:: Excerpt ::
# Difference Between Shorin Styles



## Yeti (Feb 19, 2007)

Curious if there are differences in kata between the main Shorin 
Ryu branches(Matsubayashi, Shobayashi, Kobayashi, Orthodox)? Take the Nihanchi series as an example. Is this kata the same in all branches or does each perform/interpret the kata differently?


----------



## Brandon Fisher (Feb 19, 2007)

They differ some especially the Matsumura versions of Shorin Ryu.  Matsubayashi, Kobayashi and Shobayashi slightly.


----------



## Yeti (Feb 19, 2007)

Brandon Fisher said:


> They differ some especially the Matsumura versions of Shorin Ryu. Matsubayashi, Kobayashi and Shobayashi slightly.


Thanks.


----------



## Brandon Fisher (Feb 19, 2007)

Yeti said:


> Thanks.


Your welcome


----------



## twendkata71 (Feb 20, 2007)
:::
:: Provided entries ::
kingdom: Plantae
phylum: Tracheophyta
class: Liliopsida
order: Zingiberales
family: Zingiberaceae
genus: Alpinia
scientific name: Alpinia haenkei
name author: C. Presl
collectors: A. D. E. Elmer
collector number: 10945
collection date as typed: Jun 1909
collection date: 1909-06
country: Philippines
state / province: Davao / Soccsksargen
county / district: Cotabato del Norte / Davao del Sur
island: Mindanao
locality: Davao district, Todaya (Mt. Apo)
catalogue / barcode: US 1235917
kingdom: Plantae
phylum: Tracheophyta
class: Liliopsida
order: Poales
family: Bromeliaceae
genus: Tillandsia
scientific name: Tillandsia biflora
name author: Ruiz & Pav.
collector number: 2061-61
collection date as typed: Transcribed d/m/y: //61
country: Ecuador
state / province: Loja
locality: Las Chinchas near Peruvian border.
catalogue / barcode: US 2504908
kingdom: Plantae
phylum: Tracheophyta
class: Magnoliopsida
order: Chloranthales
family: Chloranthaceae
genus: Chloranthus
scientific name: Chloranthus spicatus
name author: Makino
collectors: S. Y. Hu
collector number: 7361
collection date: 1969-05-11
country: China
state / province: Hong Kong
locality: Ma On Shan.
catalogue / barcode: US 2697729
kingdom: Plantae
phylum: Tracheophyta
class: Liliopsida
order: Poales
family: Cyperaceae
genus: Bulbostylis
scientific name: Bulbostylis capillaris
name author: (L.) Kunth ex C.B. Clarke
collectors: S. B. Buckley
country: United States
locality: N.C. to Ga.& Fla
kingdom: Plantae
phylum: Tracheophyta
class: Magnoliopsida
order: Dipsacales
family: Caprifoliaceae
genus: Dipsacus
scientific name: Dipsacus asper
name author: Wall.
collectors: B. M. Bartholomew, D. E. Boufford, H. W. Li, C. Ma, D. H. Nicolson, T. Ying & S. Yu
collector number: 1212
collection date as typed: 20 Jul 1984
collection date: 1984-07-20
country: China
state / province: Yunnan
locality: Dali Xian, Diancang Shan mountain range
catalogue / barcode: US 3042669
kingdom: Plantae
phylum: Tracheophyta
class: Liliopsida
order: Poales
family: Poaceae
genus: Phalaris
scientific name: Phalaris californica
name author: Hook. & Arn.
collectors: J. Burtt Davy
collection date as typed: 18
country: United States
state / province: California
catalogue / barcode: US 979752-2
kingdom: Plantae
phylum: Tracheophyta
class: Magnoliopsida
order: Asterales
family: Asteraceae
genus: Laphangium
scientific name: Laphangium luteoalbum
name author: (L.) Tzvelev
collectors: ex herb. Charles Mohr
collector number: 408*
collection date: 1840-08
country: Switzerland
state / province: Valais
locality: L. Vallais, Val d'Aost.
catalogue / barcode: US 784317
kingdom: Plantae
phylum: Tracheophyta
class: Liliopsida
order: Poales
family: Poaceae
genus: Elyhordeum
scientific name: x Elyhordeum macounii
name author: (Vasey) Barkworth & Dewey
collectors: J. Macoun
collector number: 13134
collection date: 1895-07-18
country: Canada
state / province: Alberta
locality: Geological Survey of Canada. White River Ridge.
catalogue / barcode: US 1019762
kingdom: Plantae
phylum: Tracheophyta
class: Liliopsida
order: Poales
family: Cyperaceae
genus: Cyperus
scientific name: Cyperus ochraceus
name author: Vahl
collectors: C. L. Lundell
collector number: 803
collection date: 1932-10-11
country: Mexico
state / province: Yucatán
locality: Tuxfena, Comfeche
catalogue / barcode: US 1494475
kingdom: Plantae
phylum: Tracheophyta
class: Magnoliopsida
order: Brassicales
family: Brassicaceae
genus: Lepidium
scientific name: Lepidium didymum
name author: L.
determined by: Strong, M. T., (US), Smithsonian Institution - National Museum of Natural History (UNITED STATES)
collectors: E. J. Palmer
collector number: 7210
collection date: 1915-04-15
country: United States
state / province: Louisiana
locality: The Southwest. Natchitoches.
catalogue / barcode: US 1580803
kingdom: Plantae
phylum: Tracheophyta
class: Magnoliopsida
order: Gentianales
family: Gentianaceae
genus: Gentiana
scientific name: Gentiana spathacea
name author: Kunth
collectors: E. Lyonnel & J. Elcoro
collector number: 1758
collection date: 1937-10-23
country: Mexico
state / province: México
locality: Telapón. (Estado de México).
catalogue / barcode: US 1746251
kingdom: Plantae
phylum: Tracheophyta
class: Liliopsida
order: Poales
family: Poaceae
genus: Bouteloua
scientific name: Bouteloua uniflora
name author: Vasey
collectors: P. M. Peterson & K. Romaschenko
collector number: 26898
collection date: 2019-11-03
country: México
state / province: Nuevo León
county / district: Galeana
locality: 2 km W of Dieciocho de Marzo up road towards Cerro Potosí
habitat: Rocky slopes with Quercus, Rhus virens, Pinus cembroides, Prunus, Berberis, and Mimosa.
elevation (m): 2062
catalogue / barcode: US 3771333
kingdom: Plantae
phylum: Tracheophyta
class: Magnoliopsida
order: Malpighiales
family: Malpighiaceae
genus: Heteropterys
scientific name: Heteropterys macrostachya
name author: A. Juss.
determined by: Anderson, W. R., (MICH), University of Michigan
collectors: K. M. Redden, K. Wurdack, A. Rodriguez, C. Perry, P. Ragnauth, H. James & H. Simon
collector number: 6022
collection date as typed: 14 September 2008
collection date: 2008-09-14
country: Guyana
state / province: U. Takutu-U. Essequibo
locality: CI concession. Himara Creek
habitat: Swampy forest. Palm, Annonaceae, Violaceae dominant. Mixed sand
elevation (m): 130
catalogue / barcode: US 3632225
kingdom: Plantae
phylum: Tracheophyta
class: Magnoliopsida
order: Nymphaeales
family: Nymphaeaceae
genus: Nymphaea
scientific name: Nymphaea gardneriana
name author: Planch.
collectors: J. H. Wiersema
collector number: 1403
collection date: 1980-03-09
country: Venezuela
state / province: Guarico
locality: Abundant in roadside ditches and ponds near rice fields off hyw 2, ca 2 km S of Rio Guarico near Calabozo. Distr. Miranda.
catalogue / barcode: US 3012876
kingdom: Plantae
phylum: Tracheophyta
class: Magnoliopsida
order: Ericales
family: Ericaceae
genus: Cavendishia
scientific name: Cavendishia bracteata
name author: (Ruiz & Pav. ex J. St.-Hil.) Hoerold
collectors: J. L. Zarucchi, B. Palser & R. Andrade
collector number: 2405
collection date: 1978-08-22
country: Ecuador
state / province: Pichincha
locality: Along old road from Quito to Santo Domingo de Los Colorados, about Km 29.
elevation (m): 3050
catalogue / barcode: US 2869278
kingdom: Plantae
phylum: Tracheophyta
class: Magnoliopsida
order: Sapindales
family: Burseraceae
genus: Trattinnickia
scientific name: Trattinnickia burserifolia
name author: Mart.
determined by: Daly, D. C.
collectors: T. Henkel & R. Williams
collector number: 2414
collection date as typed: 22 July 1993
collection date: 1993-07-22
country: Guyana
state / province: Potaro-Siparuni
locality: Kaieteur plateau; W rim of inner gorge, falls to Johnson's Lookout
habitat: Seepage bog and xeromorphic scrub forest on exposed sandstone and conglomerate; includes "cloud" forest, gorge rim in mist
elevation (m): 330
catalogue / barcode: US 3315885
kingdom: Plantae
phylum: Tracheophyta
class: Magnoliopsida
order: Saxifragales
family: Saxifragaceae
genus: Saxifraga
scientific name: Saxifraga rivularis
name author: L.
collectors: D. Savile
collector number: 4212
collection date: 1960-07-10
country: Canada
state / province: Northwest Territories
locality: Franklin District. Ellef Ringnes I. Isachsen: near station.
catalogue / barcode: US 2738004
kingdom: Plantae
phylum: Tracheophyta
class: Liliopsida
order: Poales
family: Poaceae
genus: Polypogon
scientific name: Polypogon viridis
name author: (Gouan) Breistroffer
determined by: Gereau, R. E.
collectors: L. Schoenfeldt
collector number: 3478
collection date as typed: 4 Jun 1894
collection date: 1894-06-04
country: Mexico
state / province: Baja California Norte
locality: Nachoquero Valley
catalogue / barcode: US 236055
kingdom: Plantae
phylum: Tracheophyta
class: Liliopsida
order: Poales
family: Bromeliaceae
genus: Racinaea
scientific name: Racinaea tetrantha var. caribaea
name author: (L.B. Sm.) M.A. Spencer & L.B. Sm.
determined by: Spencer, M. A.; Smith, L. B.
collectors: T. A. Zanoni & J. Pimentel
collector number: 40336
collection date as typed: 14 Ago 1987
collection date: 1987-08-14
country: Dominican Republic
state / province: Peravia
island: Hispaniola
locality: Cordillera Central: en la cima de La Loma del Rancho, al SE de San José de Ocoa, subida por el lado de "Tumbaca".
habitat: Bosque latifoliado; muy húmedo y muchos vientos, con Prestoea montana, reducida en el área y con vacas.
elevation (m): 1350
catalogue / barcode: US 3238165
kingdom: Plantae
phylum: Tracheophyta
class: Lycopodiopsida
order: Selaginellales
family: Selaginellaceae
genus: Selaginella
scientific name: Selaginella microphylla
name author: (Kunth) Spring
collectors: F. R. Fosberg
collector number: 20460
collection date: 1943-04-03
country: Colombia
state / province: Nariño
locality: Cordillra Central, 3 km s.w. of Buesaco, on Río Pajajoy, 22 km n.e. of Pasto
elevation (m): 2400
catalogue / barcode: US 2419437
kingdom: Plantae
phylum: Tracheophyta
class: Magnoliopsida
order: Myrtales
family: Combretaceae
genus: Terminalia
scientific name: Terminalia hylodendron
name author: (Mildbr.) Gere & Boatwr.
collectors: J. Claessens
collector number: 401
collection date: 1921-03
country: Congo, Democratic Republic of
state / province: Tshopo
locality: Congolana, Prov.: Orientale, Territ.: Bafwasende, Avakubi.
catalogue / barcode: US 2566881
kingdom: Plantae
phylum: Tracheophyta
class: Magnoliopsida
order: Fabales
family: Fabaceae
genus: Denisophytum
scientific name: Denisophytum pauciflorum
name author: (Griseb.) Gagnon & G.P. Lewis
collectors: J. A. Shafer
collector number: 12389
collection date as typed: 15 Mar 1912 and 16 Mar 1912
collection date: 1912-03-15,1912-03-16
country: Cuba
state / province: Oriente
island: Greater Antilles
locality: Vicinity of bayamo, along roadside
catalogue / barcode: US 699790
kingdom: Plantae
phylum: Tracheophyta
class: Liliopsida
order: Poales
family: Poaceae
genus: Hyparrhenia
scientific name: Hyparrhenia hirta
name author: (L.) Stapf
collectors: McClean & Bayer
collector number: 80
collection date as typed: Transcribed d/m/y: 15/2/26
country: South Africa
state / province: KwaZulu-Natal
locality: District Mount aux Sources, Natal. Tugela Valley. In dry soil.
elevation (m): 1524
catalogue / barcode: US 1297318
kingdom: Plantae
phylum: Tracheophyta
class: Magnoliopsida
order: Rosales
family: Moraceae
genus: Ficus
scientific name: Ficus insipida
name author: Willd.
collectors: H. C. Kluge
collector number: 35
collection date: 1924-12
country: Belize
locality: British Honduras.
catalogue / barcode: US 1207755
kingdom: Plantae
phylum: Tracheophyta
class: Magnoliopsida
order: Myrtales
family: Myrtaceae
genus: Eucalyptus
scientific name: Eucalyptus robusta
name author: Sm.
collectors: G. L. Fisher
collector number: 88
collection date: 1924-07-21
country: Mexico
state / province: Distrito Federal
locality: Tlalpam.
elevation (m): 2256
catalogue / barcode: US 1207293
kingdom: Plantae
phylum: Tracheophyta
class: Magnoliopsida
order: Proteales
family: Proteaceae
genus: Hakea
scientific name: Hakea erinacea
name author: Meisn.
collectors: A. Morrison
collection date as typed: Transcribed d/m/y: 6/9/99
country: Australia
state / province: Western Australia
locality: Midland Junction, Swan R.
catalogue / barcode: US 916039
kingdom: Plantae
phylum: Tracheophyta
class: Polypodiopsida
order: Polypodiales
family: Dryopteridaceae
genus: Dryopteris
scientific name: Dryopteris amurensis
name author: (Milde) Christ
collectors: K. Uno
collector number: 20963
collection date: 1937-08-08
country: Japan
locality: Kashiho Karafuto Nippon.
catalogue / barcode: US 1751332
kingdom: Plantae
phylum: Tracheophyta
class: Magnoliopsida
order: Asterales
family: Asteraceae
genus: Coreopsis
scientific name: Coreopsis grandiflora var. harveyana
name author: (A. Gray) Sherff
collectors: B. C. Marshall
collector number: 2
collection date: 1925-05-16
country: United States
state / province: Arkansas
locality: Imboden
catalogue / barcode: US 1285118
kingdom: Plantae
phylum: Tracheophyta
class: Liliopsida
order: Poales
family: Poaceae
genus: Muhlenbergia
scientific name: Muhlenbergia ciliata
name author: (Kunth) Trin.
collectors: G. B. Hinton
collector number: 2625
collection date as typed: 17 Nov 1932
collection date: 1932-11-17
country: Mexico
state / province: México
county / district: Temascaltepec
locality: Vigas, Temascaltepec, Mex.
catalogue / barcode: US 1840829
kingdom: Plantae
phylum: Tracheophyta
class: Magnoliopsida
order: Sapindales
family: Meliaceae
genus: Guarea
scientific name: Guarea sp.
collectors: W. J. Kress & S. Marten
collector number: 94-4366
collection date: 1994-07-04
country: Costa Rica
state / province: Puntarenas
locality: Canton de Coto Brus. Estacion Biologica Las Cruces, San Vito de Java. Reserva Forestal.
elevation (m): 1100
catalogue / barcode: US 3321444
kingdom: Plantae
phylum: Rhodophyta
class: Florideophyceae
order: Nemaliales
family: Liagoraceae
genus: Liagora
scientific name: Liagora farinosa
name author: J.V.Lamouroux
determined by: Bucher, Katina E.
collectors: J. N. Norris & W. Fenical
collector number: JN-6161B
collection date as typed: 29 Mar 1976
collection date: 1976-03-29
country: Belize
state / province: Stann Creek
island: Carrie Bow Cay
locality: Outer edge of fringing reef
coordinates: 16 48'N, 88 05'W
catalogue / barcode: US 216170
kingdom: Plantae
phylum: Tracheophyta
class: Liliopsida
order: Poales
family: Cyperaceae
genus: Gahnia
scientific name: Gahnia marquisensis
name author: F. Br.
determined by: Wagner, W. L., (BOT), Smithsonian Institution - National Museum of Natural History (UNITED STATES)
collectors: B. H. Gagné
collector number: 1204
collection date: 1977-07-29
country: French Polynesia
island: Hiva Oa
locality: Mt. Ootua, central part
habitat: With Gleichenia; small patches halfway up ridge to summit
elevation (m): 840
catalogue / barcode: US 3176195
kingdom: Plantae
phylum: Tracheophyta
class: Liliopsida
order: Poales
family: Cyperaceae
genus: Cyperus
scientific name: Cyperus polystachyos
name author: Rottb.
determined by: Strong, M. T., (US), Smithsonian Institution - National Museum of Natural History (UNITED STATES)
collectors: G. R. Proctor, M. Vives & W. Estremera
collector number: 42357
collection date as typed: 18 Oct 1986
:::
Short problem A: Copy the passage from the Shorin Ryu thread word for word, starting at "# Difference Between" and ending at "the kata differently?".
Short problem B: In the rows, starting at the line that contains "county / district: Galeana" and ending at the line that contains "locality: CI concession. Himara Creek", swap "habitat" for "surroundings" and change nothing else. Give only those lines.
The forum thread and the rows have nothing to do with each other.

Final answer A:
# Difference Between Shorin Styles



## Yeti (Feb 19, 2007)

Curious if there are differences in kata between the main Shorin 
Ryu branches(Matsubayashi, Shobayashi, Kobayashi, Orthodox)? Take the Nihanchi series as an example. Is this kata the same in all branches or does each perform/interpret the kata differently?

Final answer B:
county / district: Galeana
locality: 2 km W of Dieciocho de Marzo up road towards Cerro Potosí
surroundings: Rocky slopes with Quercus, Rhus virens, Pinus cembroides, Prunus, Berberis, and Mimosa.
elevation (m): 2062
catalogue / barcode: US 3771333
kingdom: Plantae
phylum: Tracheophyta
class: Magnoliopsida
order: Malpighiales
family: Malpighiaceae
genus: Heteropterys
scientific name: Heteropterys macrostachya
name author: A. Juss.
determined by: Anderson, W. R., (MICH), University of Michigan
collectors: K. M. Redden, K. Wurdack, A. Rodriguez, C. Perry, P. Ragnauth, H. James & H. Simon
collector number: 6022
collection date as typed: 14 September 2008
collection date: 2008-09-14
country: Guyana
state / province: U. Takutu-U. Essequibo
locality: CI concession. Himara Creek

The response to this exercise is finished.